- **GOAL OF THE EXERCISE**: What lines in the data hold the string "name"? Show them.

- **Stored items**:
+ + + +
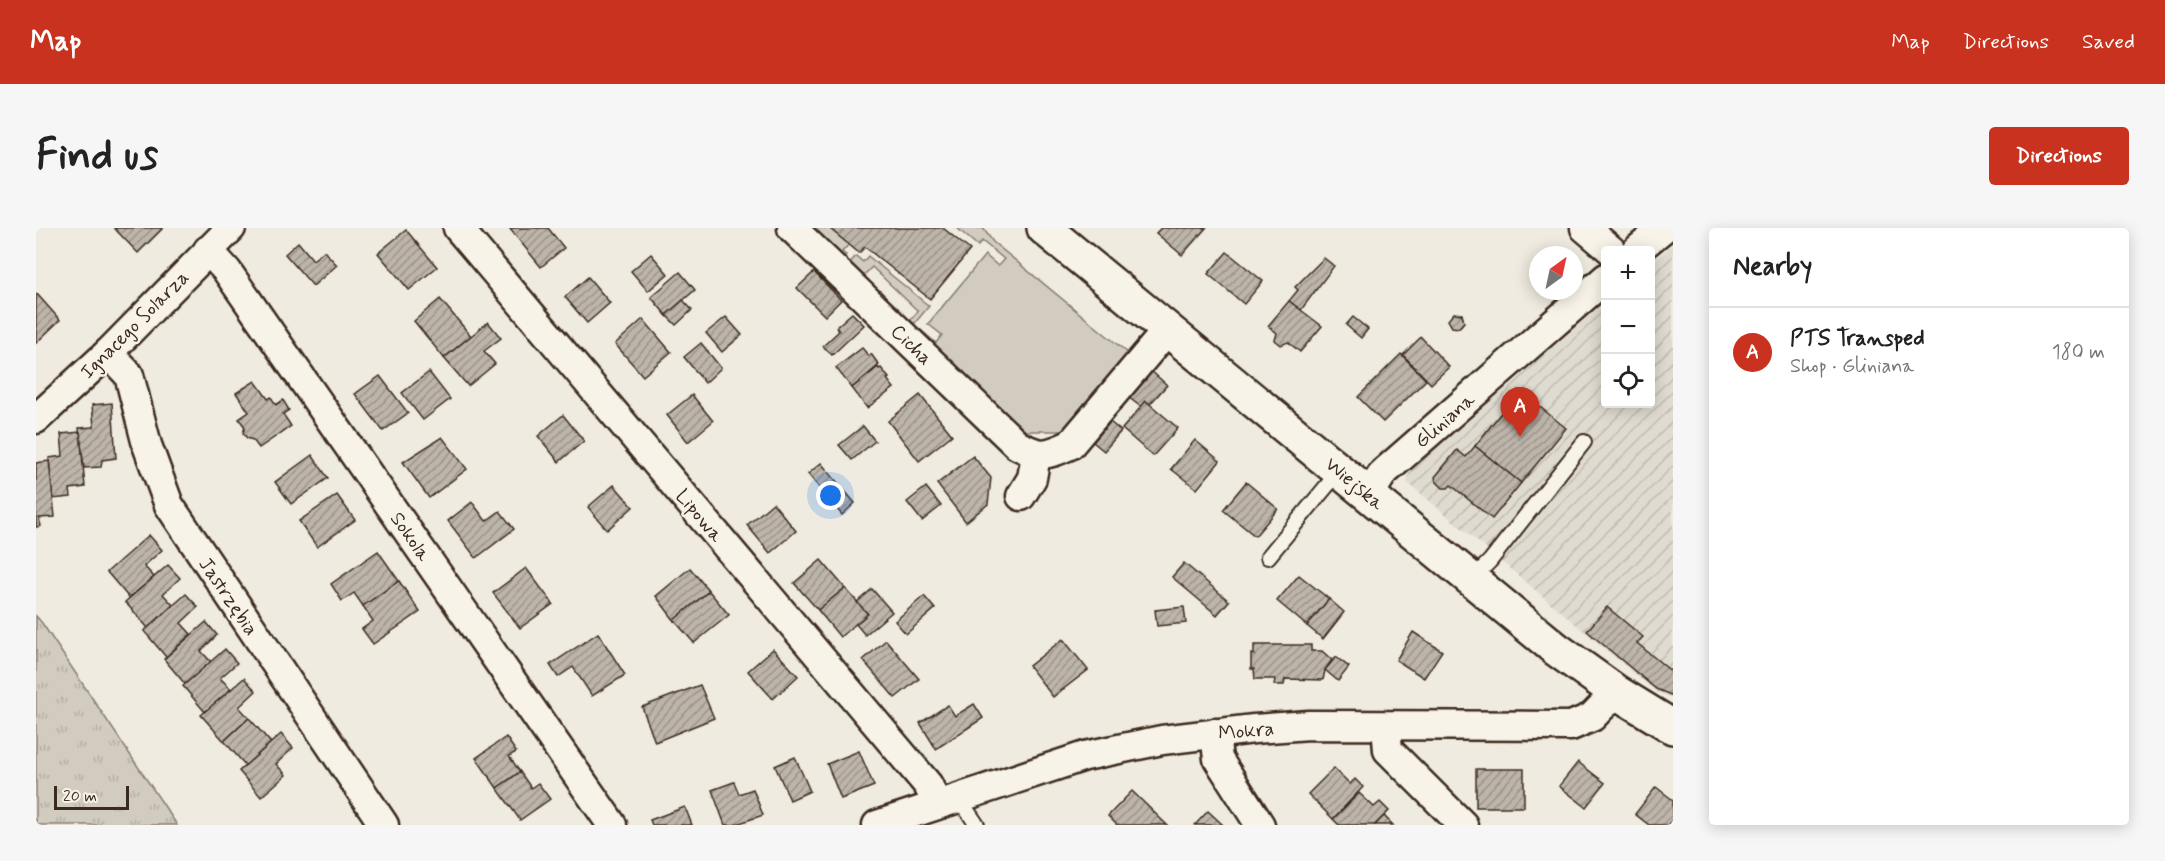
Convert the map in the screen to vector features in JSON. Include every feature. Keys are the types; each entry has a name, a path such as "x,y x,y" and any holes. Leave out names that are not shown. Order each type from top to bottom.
{"street":[{"name":"Ignacego Solarza","path":"36,419 108,353 231,228"},
{"name":"Lipowa","path":"458,228 928,785 948,801"},
{"name":"Cicha","path":"792,228 1017,445 1036,455"},
{"name":"Wiejska","path":"1044,228 1556,649 1616,692 1673,728"},
{"path":"1585,228 1606,246"},
{"path":"1642,246 1664,228"},
{"name":"Sokola","path":"208,250 227,271 612,825"},
{"name":"Gliniana","path":"1369,495 1383,473 1601,282"},
{"path":"1021,496 1032,478 1036,455 1054,452 1070,445 1168,329"},
{"name":"Jastrzębia","path":"108,353 129,375 147,445 169,505 384,825"},
{"name":"Mokra","path":"878,825 1085,756 1162,740 1309,725 1571,726 1592,717 1616,692"},
{"path":"1386,727 1388,750 1463,825"},
{"path":"1215,733 1218,759 1260,825"}],"lane":[{"path":"1471,580 1490,561 1584,442"},
{"path":"1268,557 1340,470"},
{"path":"948,801 977,825"}],"shaded area":[{"path":"1673,244 1673,698 1656,692 1407,482 1409,472 1601,305 1601,408 1655,408 1655,260"}],"green space":[{"path":"808,228 829,228 849,244 842,252 846,255 840,261"},
{"path":"957,228 983,228 993,242 1128,353 1064,431 1018,431 917,335 921,330 936,343 942,335 928,324 985,255 998,266 1004,259 982,241 978,246"},
{"path":"856,256 863,262 868,256 929,306 910,329 906,325 918,311 872,267 859,280 846,267"},
{"path":"36,616 42,623 177,825 36,825"}],"building":[{"path":"114,228 163,228 138,253"},
{"path":"511,228 548,228 564,248 541,267"},
{"path":"829,228 943,228 970,250 930,299 865,247 859,253"},
{"path":"1161,228 1206,228 1182,255 1156,233"},
{"path":"406,230 437,267 409,290 378,253"},
{"path":"298,242 313,260 324,251 337,265 313,286 285,254"},
{"path":"1227,252 1263,281 1244,304 1208,274"},
{"path":"651,254 668,274 648,291 631,271"},
{"path":"1324,258 1334,266 1301,310 1289,301 1298,290 1295,287"},
{"path":"680,272 695,290 666,315 651,297"},
{"path":"814,272 841,300 825,316 797,288"},
{"path":"588,277 610,303 587,323 565,297"},
{"path":"36,295 60,320 36,343"},
{"path":"440,299 471,336 444,358 414,321"},
{"path":"683,300 692,310 676,325 666,315"},
{"path":"1289,301 1322,326 1300,352 1288,342 1281,345 1275,340 1277,333 1268,326"},
{"path":"852,313 864,325 832,355 823,346 839,331 836,327"},
{"path":"1454,313 1462,314 1464,322 1459,328 1452,327 1448,320"},
{"path":"726,317 742,335 722,352 706,333"},
{"path":"1353,317 1368,329 1361,338 1346,325"},
{"path":"643,319 671,352 643,376 615,344"},
{"path":"488,322 501,338 484,351 495,364 468,386 444,358"},
{"path":"1421,337 1449,367 1431,384 1403,355"},
{"path":"701,343 721,368 705,383 684,357"},
{"path":"862,348 869,356 871,354 879,365 852,388 836,368"},
{"path":"1401,354 1426,380 1383,422 1358,397"},
{"path":"878,367 889,378 887,379 894,388 867,408 852,388"},
{"path":"1150,370 1167,385 1150,404 1146,401 1141,407 1128,397"},
{"path":"429,372 450,399 423,420 402,393"},
{"path":"380,376 408,413 383,431 355,394"},
{"path":"255,381 268,399 271,397 276,405 283,400 289,410 283,414 291,426 259,448 243,433 245,427 239,419 249,412 236,393"},
{"path":"1519,390 1566,428 1521,483 1475,446"},
{"path":"692,395 713,421 688,442 667,415"},
{"path":"920,395 952,435 919,461 888,421"},
{"path":"1146,401 1178,428 1153,456 1122,429"},
{"path":"112,403 116,458 102,460 101,467 84,468 79,428 94,427 92,405"},
{"path":"563,415 584,441 559,462 538,436"},
{"path":"1110,422 1121,431 1104,451 1093,442"},
{"path":"863,426 875,441 852,460 839,445"},
{"path":"80,432 85,487 70,489 71,497 52,499 49,458 63,456 61,434"},
{"path":"442,437 467,469 429,498 403,462"},
{"path":"1195,440 1220,461 1197,489 1171,469"},
{"path":"1475,446 1521,483 1492,519 1451,485 1443,488 1435,477 1457,450 1466,457"},
{"path":"312,455 328,478 291,504 275,482"},
{"path":"973,456 991,478 988,504 966,522 937,484"},
{"path":"49,461 55,517 39,518 41,526 36,527 36,463"},
{"path":"821,463 855,503 842,515 808,474"},
{"path":"1246,482 1278,509 1255,536 1223,510"},
{"path":"614,485 633,507 607,530 588,507"},
{"path":"926,487 941,506 922,521 907,502"},
{"path":"337,495 355,520 317,547 299,521"},
{"path":"472,502 486,521 500,511 514,529 476,558 448,521"},
{"path":"773,503 796,531 770,553 747,525"},
{"path":"149,535 162,550 144,566 154,577 129,598 107,572"},
{"path":"378,551 399,581 363,606 354,593 342,601 331,584"},
{"path":"821,560 845,588 818,610 794,583"},
{"path":"1184,563 1229,601 1217,615 1172,577"},
{"path":"168,565 180,578 163,594 173,605 148,628 125,602"},
{"path":"526,568 553,604 520,628 493,593"},
{"path":"690,568 709,591 674,620 656,596"},
{"path":"1299,575 1329,599 1307,626 1277,601"},
{"path":"399,581 420,612 373,644 362,629 373,621 363,606"},
{"path":"845,588 868,614 840,637 818,610"},
{"path":"872,589 892,612 865,635 856,624 868,614 857,602"},
{"path":"709,591 729,615 694,643 674,620"},
{"path":"186,594 198,607 181,623 191,634 166,657 144,631"},
{"path":"924,596 935,609 906,634 895,621"},
{"path":"1329,599 1344,612 1323,639 1307,626"},
{"path":"1184,607 1186,623 1157,626 1155,610"},
{"path":"1607,607 1643,637 1637,643 1673,673 1673,696 1656,689 1587,631"},
{"path":"206,622 217,635 201,651 211,662 185,684 164,659"},
{"path":"1413,632 1442,651 1424,678 1396,660"},
{"path":"598,633 625,675 592,696 573,667 558,677 550,665"},
{"path":"1063,639 1088,670 1053,697 1029,666"},
{"path":"886,640 919,679 895,698 863,660"},
{"path":"1254,645 1311,645 1311,651 1322,651 1332,660 1325,670 1323,680 1285,679 1284,685 1274,685 1275,679 1255,679 1254,669 1251,669 1251,654 1254,655"},
{"path":"225,649 237,663 220,678 231,689 205,712 183,686"},
{"path":"773,649 798,676 773,699 748,671"},
{"path":"1336,657 1349,667 1338,681 1325,670"},
{"path":"244,678 256,691 239,707 249,718 224,741 201,715"},
{"path":"700,685 714,718 655,742 642,707"},
{"path":"974,704 983,718 936,749 920,723 948,705 955,716"},
{"path":"249,718 271,743 246,766 224,741"},
{"path":"281,734 293,748 276,764 286,775 261,797 239,771"},
{"path":"506,737 516,752 509,756 520,772 497,788 476,758"},
{"path":"859,751 874,786 841,799 827,764"},
{"path":"795,757 810,791 790,800 775,766"},
{"path":"1578,762 1605,783 1586,807 1559,786"},
{"path":"1334,768 1350,784 1355,779 1363,787 1333,819 1308,794"},
{"path":"1476,769 1524,769 1524,807 1476,807"},
{"path":"520,772 531,788 538,783 550,799 520,820 497,788"},
{"path":"734,782 739,794 753,789 763,815 734,825 725,825 712,790"},
{"path":"1656,787 1673,800 1673,819 1668,825 1649,825 1635,814"},
{"path":"1132,791 1167,825 1117,825 1108,816"},
{"path":"1359,793 1374,807 1380,802 1389,811 1375,825 1339,825 1333,819"},
{"path":"685,807 692,825 652,825 650,820"},
{"path":"1208,811 1223,825 1195,825"},
{"path":"1384,816 1393,825 1375,825"}],"place":[{"name":"PTS Transped","path":"1520,437"}]}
+ + + +
- **YOUR RESPONSE**:
Convert the map in the screen to vector features in JSON. Include every feature. Keys are the types; each entry has a name, a path such as "x,y x,y" and any holes. Leave out names that are not shown. Order each type from top to bottom.
{"street":[{"name":"Ignacego Solarza","path":"36,419 108,353 231,228"},
{"name":"Lipowa","path":"458,228 928,785 948,801"},
{"name":"Cicha","path":"792,228 1017,445 1036,455"},
{"name":"Wiejska","path":"1044,228 1556,649 1616,692 1673,728"},
{"name":"Sokola","path":"208,250 227,271 612,825"},
{"name":"Gliniana","path":"1369,495 1383,473 1601,282"},
{"name":"Jastrzębia","path":"108,353 129,375 147,445 169,505 384,825"},
{"name":"Mokra","path":"878,825 1085,756 1162,740 1309,725 1571,726 1592,717 1616,692"},
{"path":"1384,816 1393,825 1375,825"}],"place":[{"name":"PTS Transped","path":"1520,437"}]}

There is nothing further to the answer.